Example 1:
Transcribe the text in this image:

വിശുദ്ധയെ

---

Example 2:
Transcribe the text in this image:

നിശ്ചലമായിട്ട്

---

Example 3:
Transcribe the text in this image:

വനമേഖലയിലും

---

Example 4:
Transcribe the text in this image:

#####

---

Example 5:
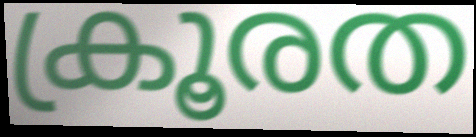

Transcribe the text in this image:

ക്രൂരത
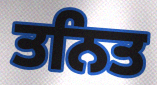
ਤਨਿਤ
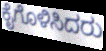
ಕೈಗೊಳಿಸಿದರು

#####

> [Task brief]: Nothing but a number is wanted here: how many lines of the material contain the string "Example".

> [Finished task]: 5